__PROBLEM STATEMENT__
Can you rewrite the listing below with every "developed" swapped for "processed" and nothing else changed?
==== SUPPLIED RECORDS ====
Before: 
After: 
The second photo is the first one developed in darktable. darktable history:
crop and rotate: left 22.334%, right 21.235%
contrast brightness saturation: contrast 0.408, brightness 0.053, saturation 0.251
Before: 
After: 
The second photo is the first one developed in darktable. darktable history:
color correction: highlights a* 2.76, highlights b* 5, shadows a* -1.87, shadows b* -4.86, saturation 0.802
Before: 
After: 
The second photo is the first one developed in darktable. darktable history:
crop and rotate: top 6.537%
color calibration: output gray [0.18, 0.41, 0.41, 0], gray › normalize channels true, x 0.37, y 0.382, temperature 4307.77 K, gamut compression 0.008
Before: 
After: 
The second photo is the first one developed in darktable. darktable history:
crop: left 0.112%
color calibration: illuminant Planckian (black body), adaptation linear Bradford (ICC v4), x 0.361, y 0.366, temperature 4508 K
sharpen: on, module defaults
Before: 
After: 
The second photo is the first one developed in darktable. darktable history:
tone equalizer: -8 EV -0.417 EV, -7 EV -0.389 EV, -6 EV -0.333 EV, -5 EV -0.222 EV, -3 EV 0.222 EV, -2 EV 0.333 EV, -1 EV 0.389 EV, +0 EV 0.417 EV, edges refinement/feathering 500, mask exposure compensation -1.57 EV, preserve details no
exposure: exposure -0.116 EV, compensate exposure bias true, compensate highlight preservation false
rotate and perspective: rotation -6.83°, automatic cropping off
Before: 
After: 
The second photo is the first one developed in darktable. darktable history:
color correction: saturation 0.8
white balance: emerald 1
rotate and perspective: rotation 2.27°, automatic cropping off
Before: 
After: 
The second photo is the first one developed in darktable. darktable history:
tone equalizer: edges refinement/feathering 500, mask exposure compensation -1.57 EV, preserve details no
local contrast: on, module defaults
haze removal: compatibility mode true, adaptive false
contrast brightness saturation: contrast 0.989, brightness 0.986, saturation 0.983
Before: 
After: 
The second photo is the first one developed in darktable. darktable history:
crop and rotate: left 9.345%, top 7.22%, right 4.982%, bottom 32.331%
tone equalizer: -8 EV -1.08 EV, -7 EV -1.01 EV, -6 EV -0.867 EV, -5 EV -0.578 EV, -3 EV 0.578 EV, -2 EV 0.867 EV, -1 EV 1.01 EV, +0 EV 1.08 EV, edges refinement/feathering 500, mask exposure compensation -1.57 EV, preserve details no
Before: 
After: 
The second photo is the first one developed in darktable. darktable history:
====
__COMPLETED EXERCISE__
Before: 
After: 
The second photo is the first one processed in darktable. darktable history:
crop and rotate: left 22.334%, right 21.235%
contrast brightness saturation: contrast 0.408, brightness 0.053, saturation 0.251
Before: 
After: 
The second photo is the first one processed in darktable. darktable history:
color correction: highlights a* 2.76, highlights b* 5, shadows a* -1.87, shadows b* -4.86, saturation 0.802
Before: 
After: 
The second photo is the first one processed in darktable. darktable history:
crop and rotate: top 6.537%
color calibration: output gray [0.18, 0.41, 0.41, 0], gray › normalize channels true, x 0.37, y 0.382, temperature 4307.77 K, gamut compression 0.008
Before: 
After: 
The second photo is the first one processed in darktable. darktable history:
crop: left 0.112%
color calibration: illuminant Planckian (black body), adaptation linear Bradford (ICC v4), x 0.361, y 0.366, temperature 4508 K
sharpen: on, module defaults
Before: 
After: 
The second photo is the first one processed in darktable. darktable history:
tone equalizer: -8 EV -0.417 EV, -7 EV -0.389 EV, -6 EV -0.333 EV, -5 EV -0.222 EV, -3 EV 0.222 EV, -2 EV 0.333 EV, -1 EV 0.389 EV, +0 EV 0.417 EV, edges refinement/feathering 500, mask exposure compensation -1.57 EV, preserve details no
exposure: exposure -0.116 EV, compensate exposure bias true, compensate highlight preservation false
rotate and perspective: rotation -6.83°, automatic cropping off
Before: 
After: 
The second photo is the first one processed in darktable. darktable history:
color correction: saturation 0.8
white balance: emerald 1
rotate and perspective: rotation 2.27°, automatic cropping off
Before: 
After: 
The second photo is the first one processed in darktable. darktable history:
tone equalizer: edges refinement/feathering 500, mask exposure compensation -1.57 EV, preserve details no
local contrast: on, module defaults
haze removal: compatibility mode true, adaptive false
contrast brightness saturation: contrast 0.989, brightness 0.986, saturation 0.983
Before: 
After: 
The second photo is the first one processed in darktable. darktable history:
crop and rotate: left 9.345%, top 7.22%, right 4.982%, bottom 32.331%
tone equalizer: -8 EV -1.08 EV, -7 EV -1.01 EV, -6 EV -0.867 EV, -5 EV -0.578 EV, -3 EV 0.578 EV, -2 EV 0.867 EV, -1 EV 1.01 EV, +0 EV 1.08 EV, edges refinement/feathering 500, mask exposure compensation -1.57 EV, preserve details no
Before: 
After: 
The second photo is the first one processed in darktable. darktable history:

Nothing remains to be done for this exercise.